▼

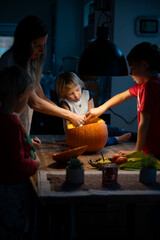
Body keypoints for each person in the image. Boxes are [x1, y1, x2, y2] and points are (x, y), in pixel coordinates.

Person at [0, 15, 85, 146]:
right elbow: (34, 102)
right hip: (7, 135)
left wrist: (69, 112)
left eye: (44, 45)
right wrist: (70, 115)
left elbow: (41, 97)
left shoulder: (29, 62)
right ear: (25, 44)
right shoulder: (11, 62)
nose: (42, 51)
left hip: (19, 134)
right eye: (37, 46)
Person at [85, 42, 160, 158]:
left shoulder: (149, 88)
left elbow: (144, 123)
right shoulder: (144, 86)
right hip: (149, 150)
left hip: (154, 152)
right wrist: (100, 109)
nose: (130, 74)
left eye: (133, 69)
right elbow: (121, 96)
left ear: (144, 65)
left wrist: (137, 151)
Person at [0, 65, 40, 239]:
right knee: (15, 227)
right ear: (20, 97)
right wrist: (35, 164)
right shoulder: (12, 124)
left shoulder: (3, 120)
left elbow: (7, 147)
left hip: (3, 185)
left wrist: (27, 142)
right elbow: (18, 163)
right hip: (13, 188)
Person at [56, 71, 137, 146]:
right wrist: (70, 140)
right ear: (64, 94)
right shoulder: (65, 103)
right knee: (96, 142)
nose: (76, 95)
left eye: (77, 90)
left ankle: (135, 135)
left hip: (92, 127)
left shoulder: (87, 95)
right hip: (79, 134)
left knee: (114, 129)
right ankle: (117, 139)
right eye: (71, 94)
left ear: (80, 84)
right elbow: (68, 125)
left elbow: (92, 115)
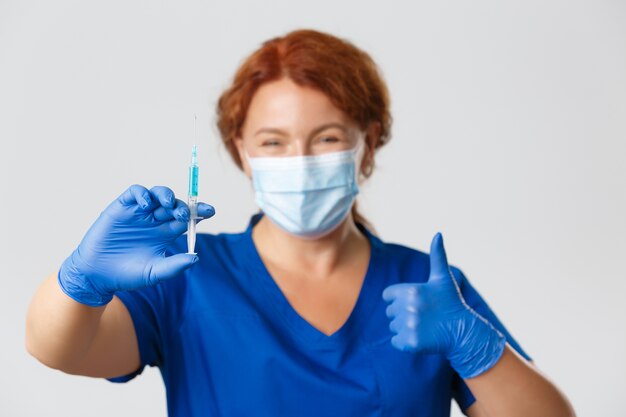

▲

Prompt:
Begin at the line containing "left eye: (77, 90)" and stop at the final line of the data. Retype those lines exactly, without the pictures.

Result below:
left eye: (77, 90)
left ankle: (135, 135)
left hip: (92, 127)
left shoulder: (87, 95)
right hip: (79, 134)
left knee: (114, 129)
right ankle: (117, 139)
right eye: (71, 94)
left ear: (80, 84)
right elbow: (68, 125)
left elbow: (92, 115)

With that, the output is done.